2. The method for controlling arc additive forming based on deep reinforcement learning of claim 1, wherein: s2, filling the lower surface of the substrate picture and the upper surface of the current lamination layer picture with 5 white pictures; and defining a pixel value 0 in the gray picture as an ambient temperature of 25 ℃, defining a pixel value 255 in the gray picture as a material melting point temperature, and normalizing the values of all the temperature fields obtained through the previous calculation to corresponding image values in a range of 0-255.

3. The method for controlling arc additive forming based on deep reinforcement learning of claim 1, wherein: in S4 and S5, extracting time dimension and space dimension characteristics of the temperature state diagram obtained in S2 by adopting a 3D convolution layer; the value network and the decision network share weight, and only different neurons are adopted at the output layer for output; and optimizing the built model by adopting a near-end strategy optimization algorithm and a multithreading synchronous updating mode.

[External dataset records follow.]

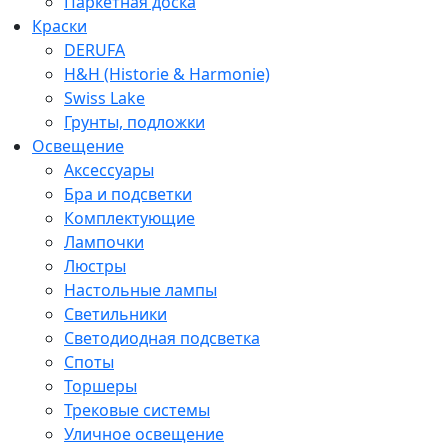
Паркетная доска
Краски
DERUFA
H&H (Historie & Harmonie)
Swiss Lake
Грунты, подложки
Освещение
Аксессуары
Бра и подсветки
Комплектующие
Лампочки
Люстры
Настольные лампы
Светильники
Светодиодная подсветка
Споты
Торшеры
Трековые системы
Уличное освещение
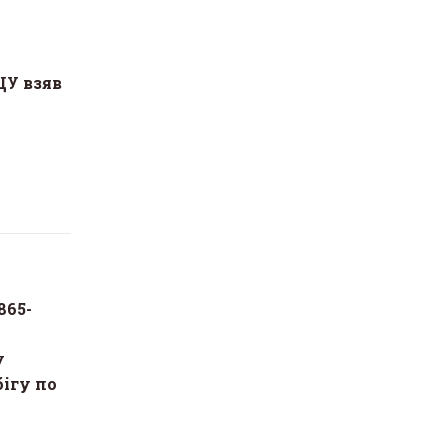
У взяв
й
865-
у
бігу по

4. A method of controlling arc additive forming based on deep reinforcement learning according to claim 3, wherein: in the multithreading synchronous updating mode, 12 numerical simulation solving environments are built at the same time, the additive component models of each numerical simulation solving environment are set to be different, an intelligent body interacts with the 12 environments through the same value network and strategy network, and in the interaction process, the intelligent body can record the temperature field state before each interaction, the lamination parameters executed during the interaction, the temperature field state after the interaction and the obtained rewards; after the intelligent agent interacts with all environments for 60 times, the intelligent agent updates the value network and the decision network by using the recorded 720 times of interaction information as one batch of data, 72 pieces of recording information are input when each time is updated, each batch of data trains the neural network for three rounds, each batch of data interacts with the environment by using a new network after training, and the next round of learning process is entered after the interaction process is completed.

5. The method for controlling arc additive forming based on deep reinforcement learning of claim 1 or 4, wherein: and S6, fixing the parameters of the neural network after the training of the neural network is completed, and adopting a greedy strategy when an intelligent agent interacts with the environment, and directly adopting the layering parameters with the maximum output probability of the current strategy network.